Com exclusividade para a coluna Espaço Jurídico, a sócia da prática de Penal Empresarial e de White Collar Crimes Isadora Fingermann e a associada Maria Júlia Novaes Del Picchia, do TozziniFreire Advogados, analisam os requisitos estipulados pela Lei 14.790 e pela Portaria nº 1.143 no artigo ‘A regulamentação das apostas esportivas no Brasil: prevenção e controle de atividades suspeitas de lavagem de dinheiro’.
Com a recente promulgação da Lei nº 14.790/2023, o Brasil deu um passo significativo na regulamentação das apostas de quota fixa, popularmente conhecidas como apostas esportivas. Esta lei, que se tornou uma marco para o setor, foi complementada pela Portaria nº 1.143/2024 da Secretaria de Apostas Esportivas do Ministério da Fazenda (SPA) para estabelecer as políticas, procedimentos e controles internos específicos que devem ser adotados pelos agentes operadores de apostas visando a identificação e a prevenção de atividades suspeitas de lavagem de dinheiro, financiamento ao terrorismo e de proliferação de armas de destruição em massa (PLD/FTP), em conformidade com as exigências impostas pela Lei Federal nº 9.613/1998, a lei de prevenção à lavagem de dinheiro e pela Lei Federal nº 13.810/2019, que previne atividades terroristas.

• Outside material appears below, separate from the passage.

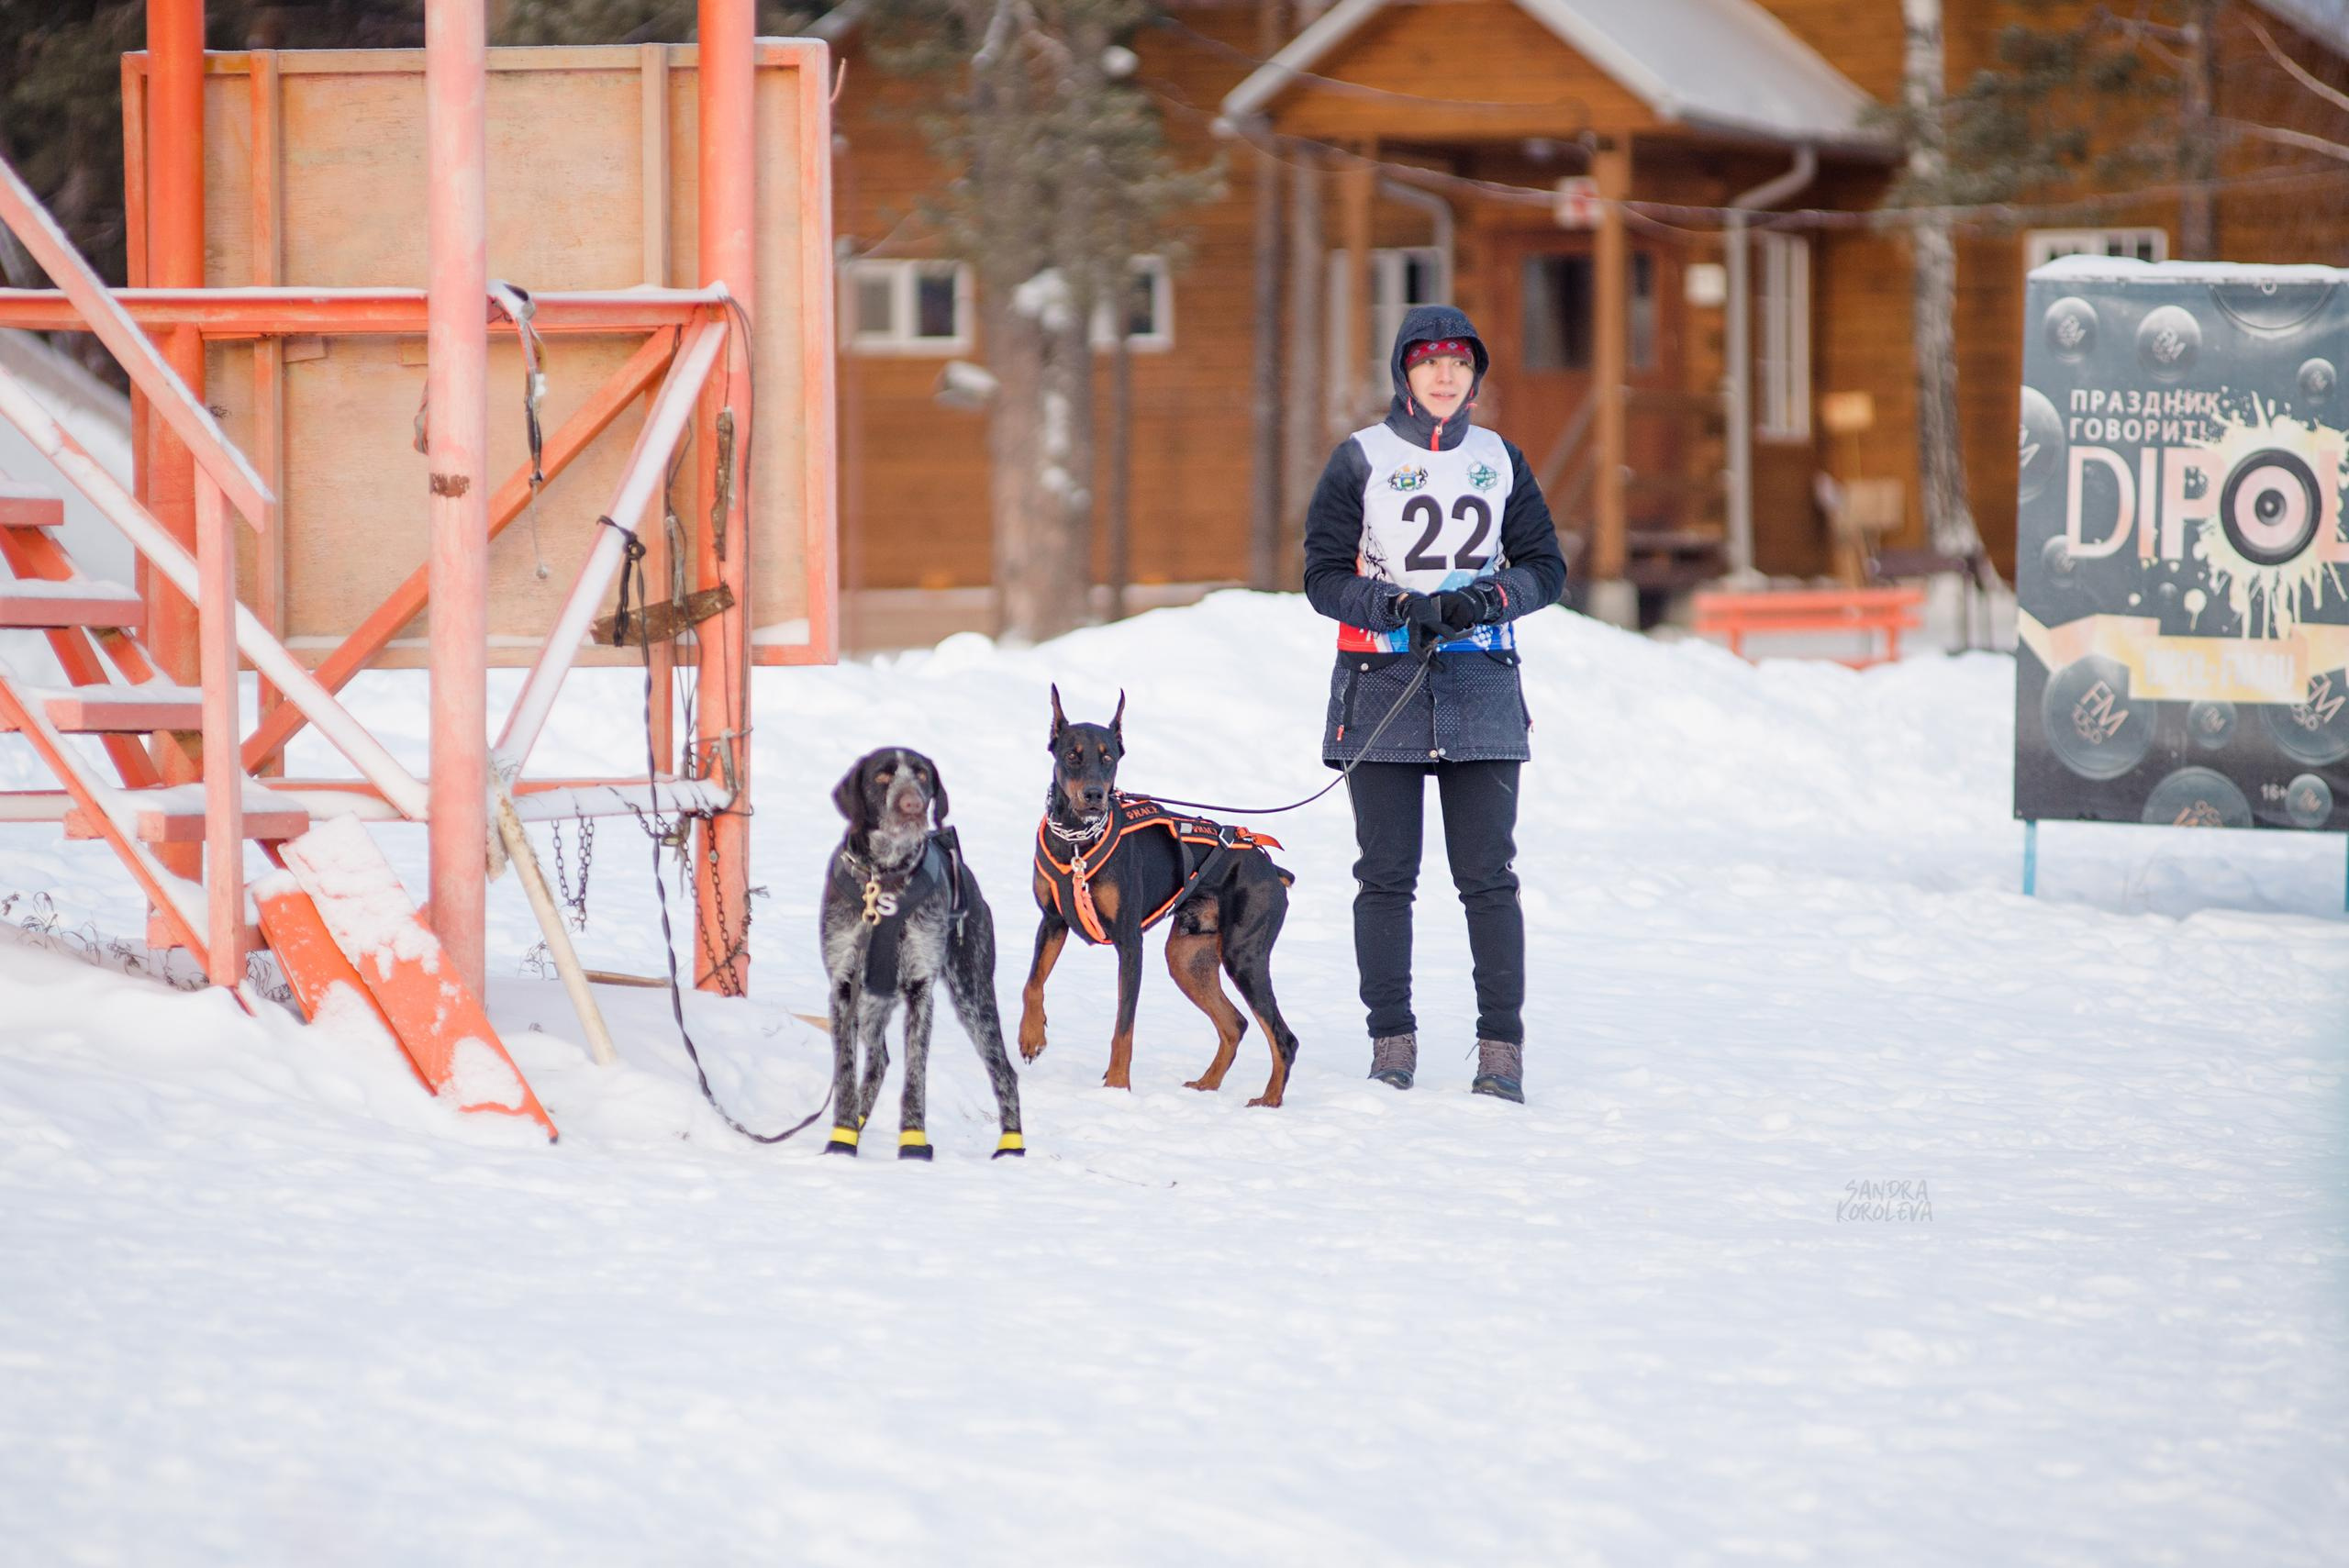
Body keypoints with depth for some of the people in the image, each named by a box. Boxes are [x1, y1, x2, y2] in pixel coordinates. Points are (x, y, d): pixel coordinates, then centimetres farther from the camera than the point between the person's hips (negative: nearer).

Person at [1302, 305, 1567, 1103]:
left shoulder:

De acordo com as novas regras, a partir de 1º de janeiro de 2025, os operadores de apostas deverão enviar relatórios anuais à SPA/MF, documentando as práticas de prevenção à lavagem adotadas no ano anterior. Esse relatório deverá incluir uma avaliação interna dos riscos associados aos produtos e serviços oferecidos, sendo que a responsabilidade pela definição da matriz de risco recairá sobre o operador. O controle realizado pela Secretaria vai além da prevenção à lavagem de dinheiro para incluir também, por determinação legal, a prevenção de delitos correlatos, geralmente fraudes e crimes contra o sistema financeiro nacional.
O descumprimento das regras pode resultar em sanções administrativas previstas pela própria lei federal de prevenção à lavagem de dinheiro, que vão desde advertências até multas pecuniárias, passando pela inabilitação temporária de administradores de pessoas jurídicas até a cassação da autorização para operação.
O ponto central da regulamentação é viabilizar um ecossistema que permita a detecção e o reporte de atividades suspeitas de lavagem de dinheiro ao Conselho de Controle de Atividades Financeiras (COAF). Entre os principais indicadores de risco estão transações sem fundamento econômico ou dissociadas da capacidade econômico-financeira do apostador, prestação de informações falsas no momento do cadastro a plataforma, movimentações financeiras atípicas, e a utilização indevida de contas por terceiros. Se detectadas tais atividades, entre outras que podem ser consideradas suspeitas, o operador terá até o dia útil seguinte para encaminhar a comunicação ao COAF.
Além dessas medidas, a nova regulamentação exige que os operadores desenvolvam programas de compliance robustos, com foco na prevenção à lavagem de dinheiro e combate ao terrorismo, e implementem políticas internas abrangentes que envolvam funcionários, parceiros e prestadores de serviços terceirizados. A ênfase está na criação de um ambiente de conformidade que aborde não apenas as operações de apostas, mas também todas as atividades negociais e contratações de funcionários, bem como operações com ativos financeiros e imobiliários.
A regulamentação se insere em um contexto global de crescente vigilância sobre o setor de apostas. Nos Estados Unidos, por exemplo, o National Money Laundering Risk Assessment (NMLRA) destacou o rápido crescimento do setor de apostas esportivas online e a falta de regulamentações específicas como fatores de risco significativos para a lavagem de dinheiro. De maneira semelhante, países europeus como Malta e Inglaterra já implementaram rigorosos requisitos de prevenção à lavagem de dinheiro para a concessão de licenças de operação, estabelecendo padrões elevados que o Brasil agora começa a seguir.
A nova regulamentação brasileira reflete, portanto, a necessidade, em um mundo globalizado, de padronização do procedimento de due diligence pelos agentes operadores de apostas que operam em diversos países, mitigando riscos de eventual responsabilidade administrativa pelo descumprimento dos parâmetros estabelecidos, assim como de responsabilidade criminal de indivíduos pela participação em atividades típicas de lavagem de dinheiro realizadas por terceiros, usuários de plataformas de apostas. Um ambiente virtual apto a prevenir e combater a lavagem de dinheiro e o financiamento ao terrorismo só tem a contribuir para o crescimento orgânico e responsável da indústria.